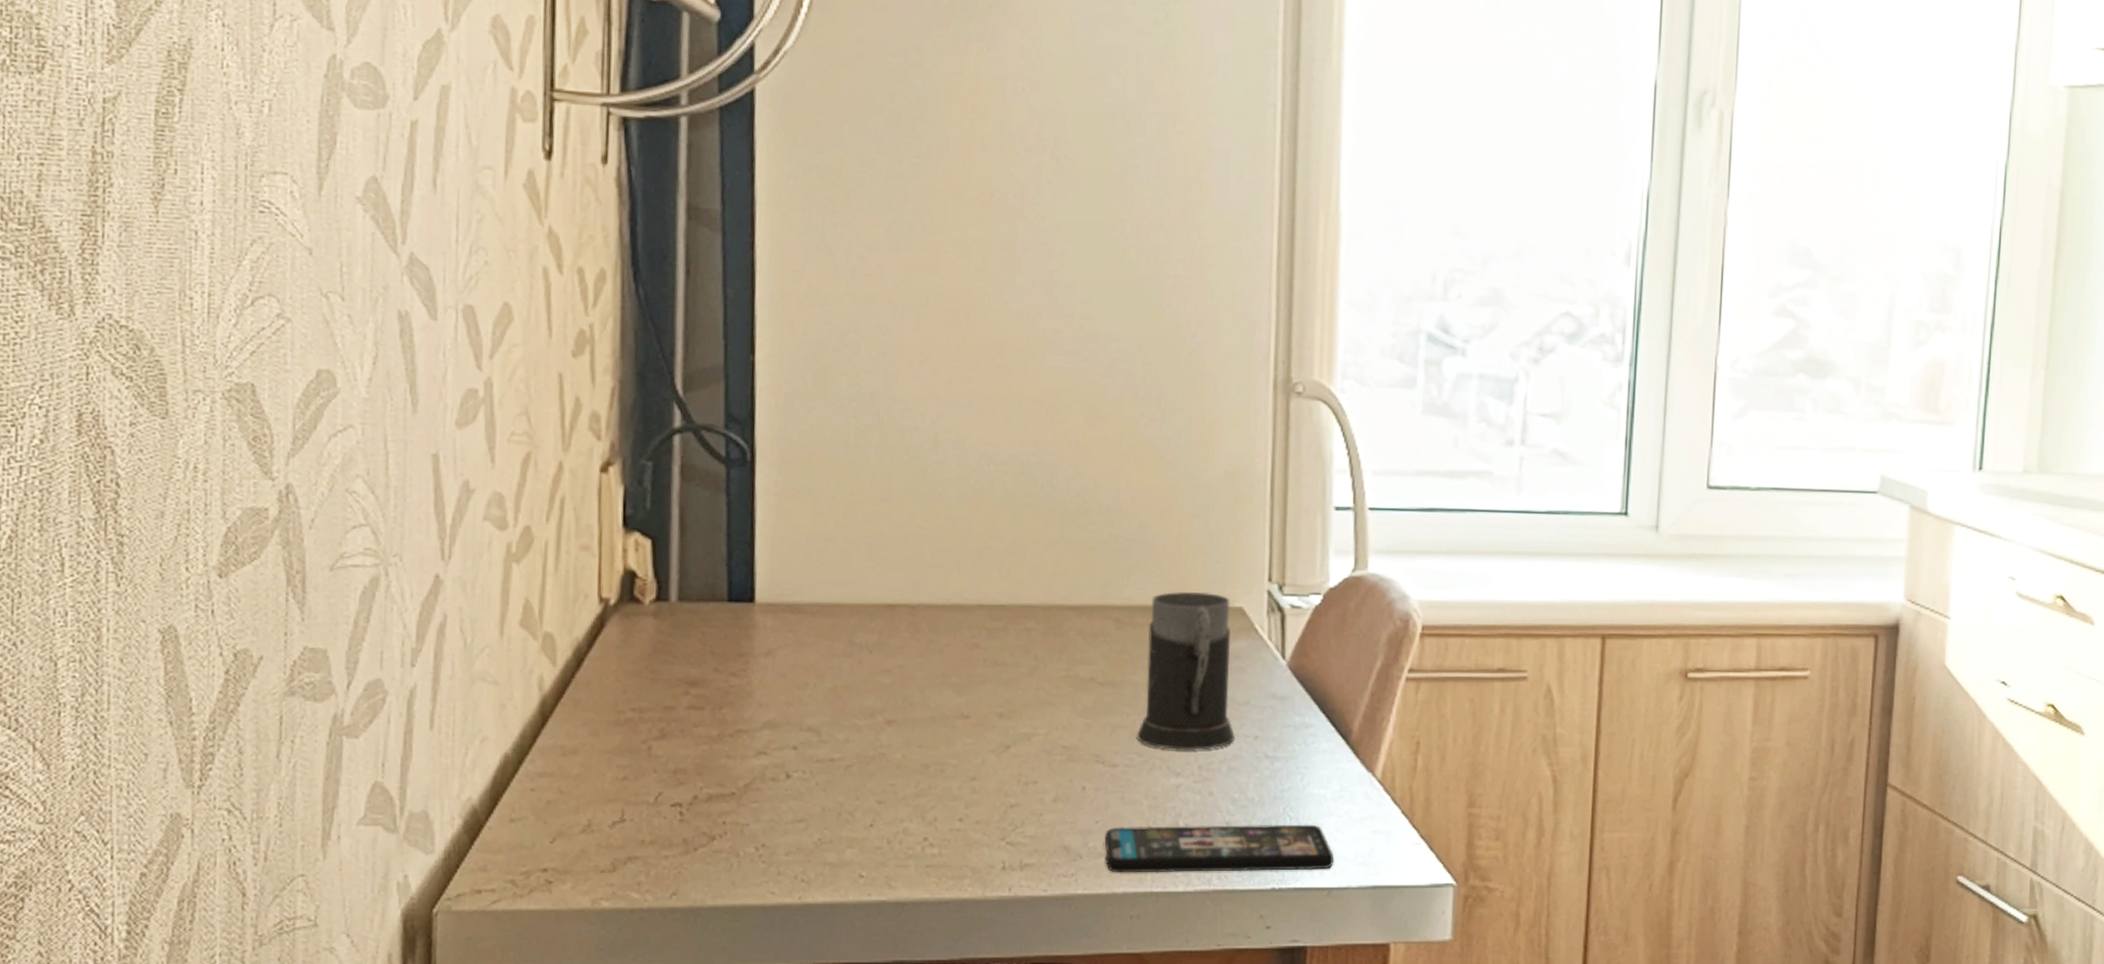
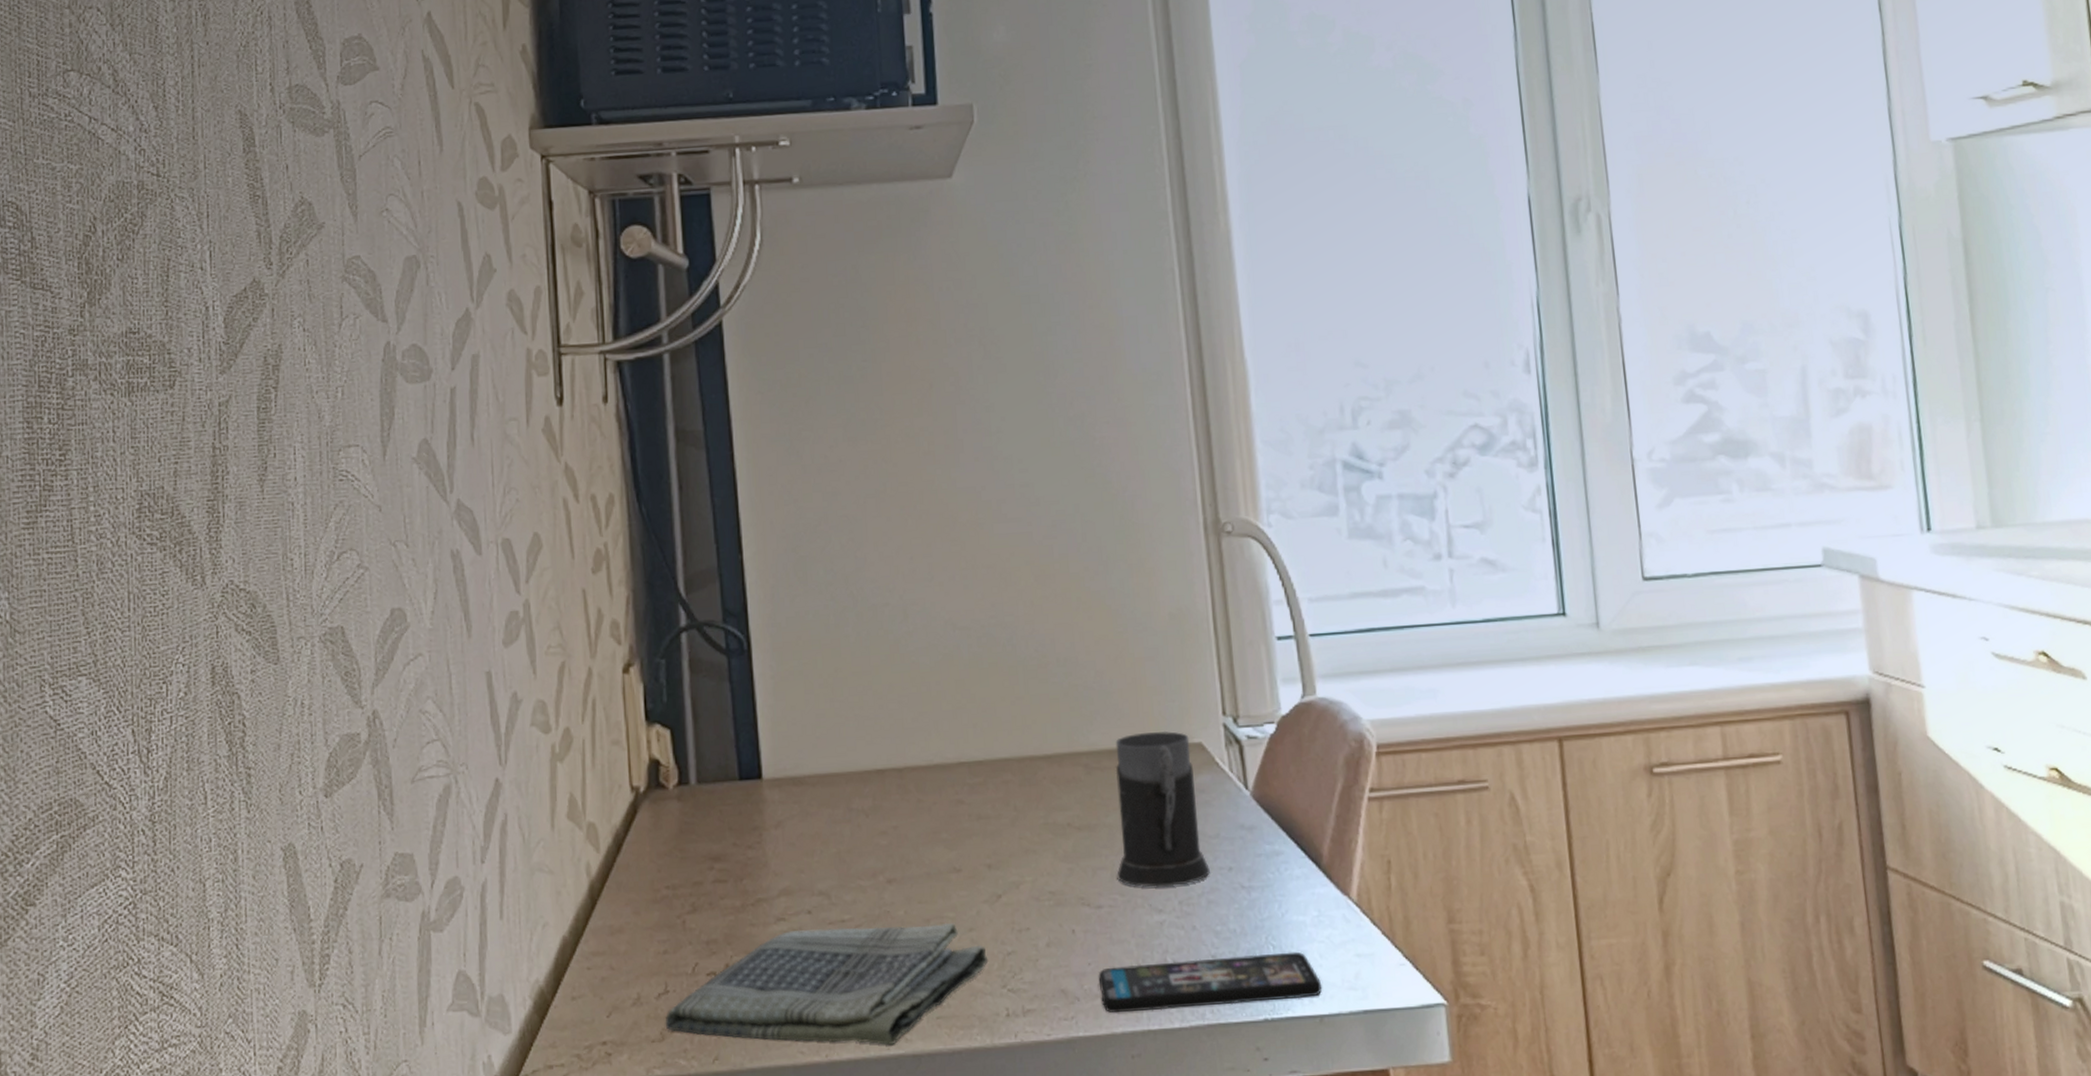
dish towel: none [618,765,989,890] -> present [665,922,989,1045]

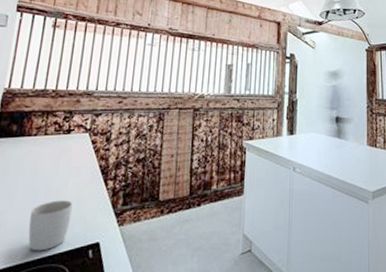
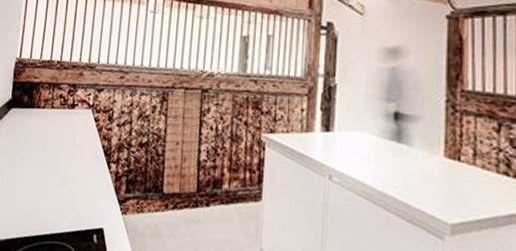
mug: present [28,200,73,251] -> none [39,177,78,227]

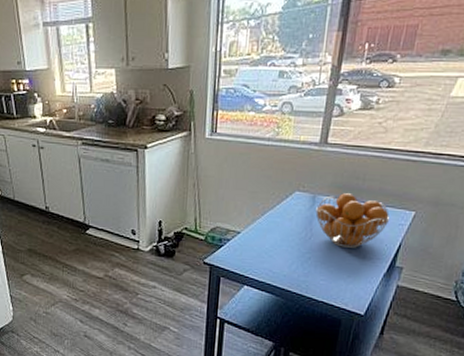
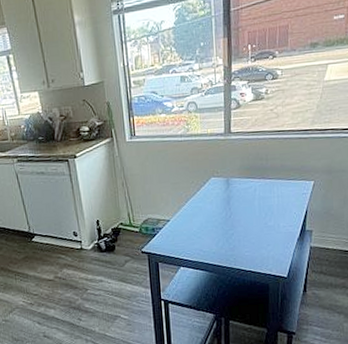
fruit basket: present [315,193,390,248] -> none [231,173,295,221]

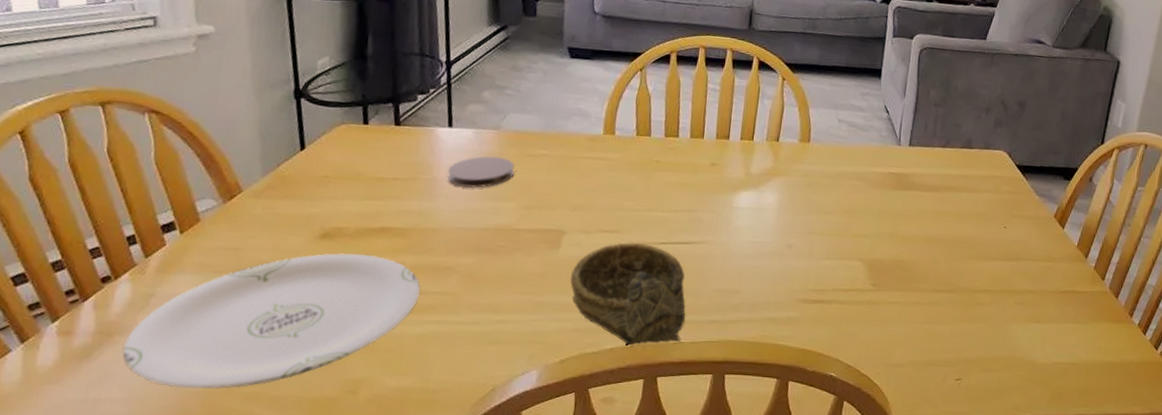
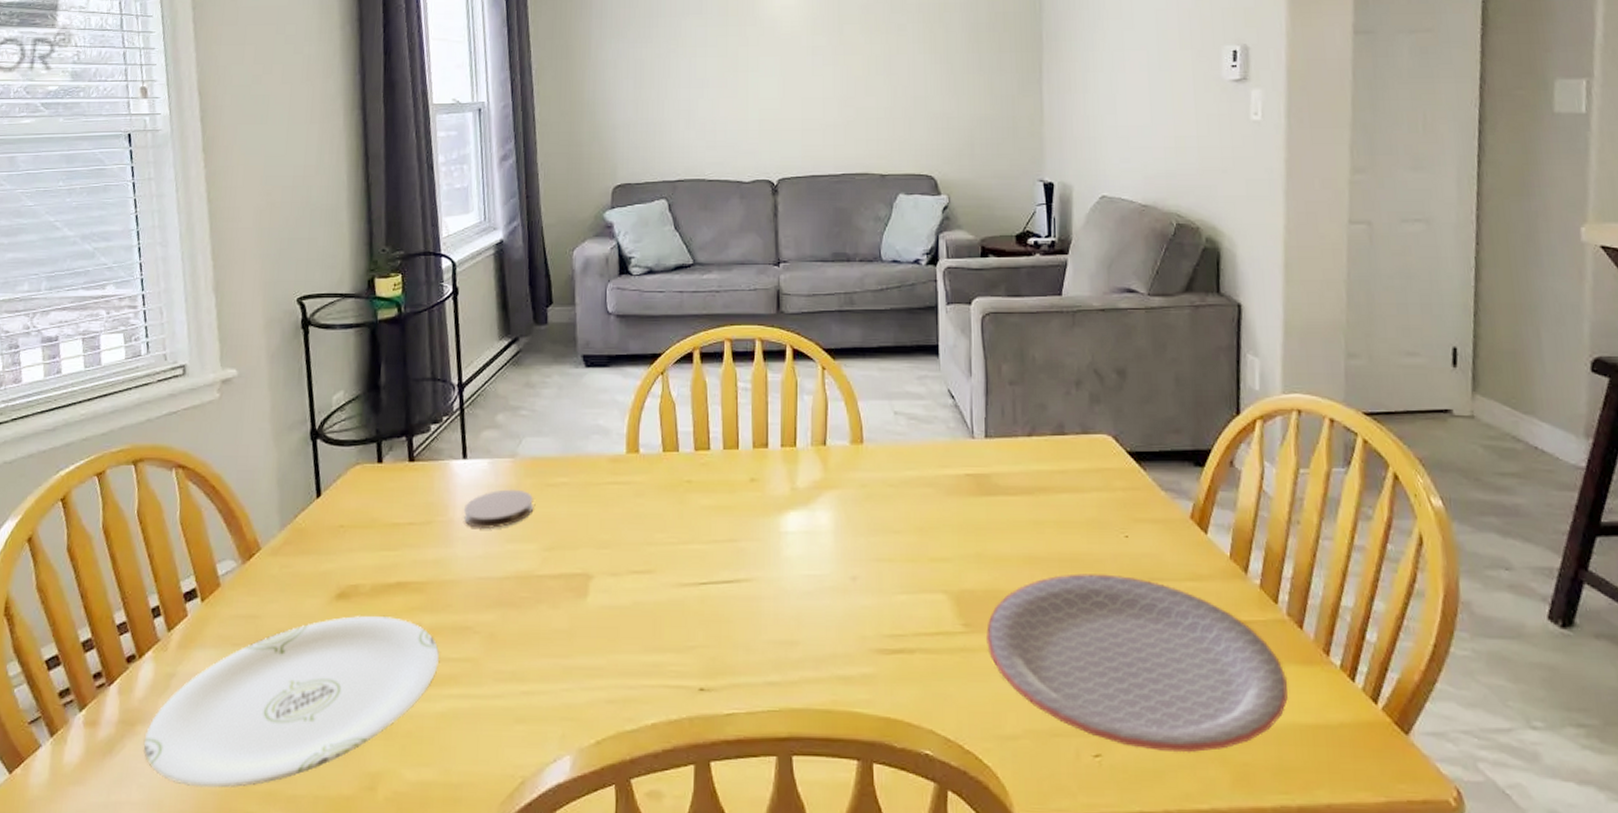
decorative bowl: present [570,242,686,347] -> none [601,584,737,722]
plate: none [888,252,1100,379] -> present [986,573,1288,753]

> [TASK REQUIREMENTS] Return each line above word for word. Skip the pictures.

> [TASK RESPONSE]
dish towel: none [618,765,989,890] -> present [665,922,989,1045]

mug: present [28,200,73,251] -> none [39,177,78,227]

fruit basket: present [315,193,390,248] -> none [231,173,295,221]

decorative bowl: present [570,242,686,347] -> none [601,584,737,722]
plate: none [888,252,1100,379] -> present [986,573,1288,753]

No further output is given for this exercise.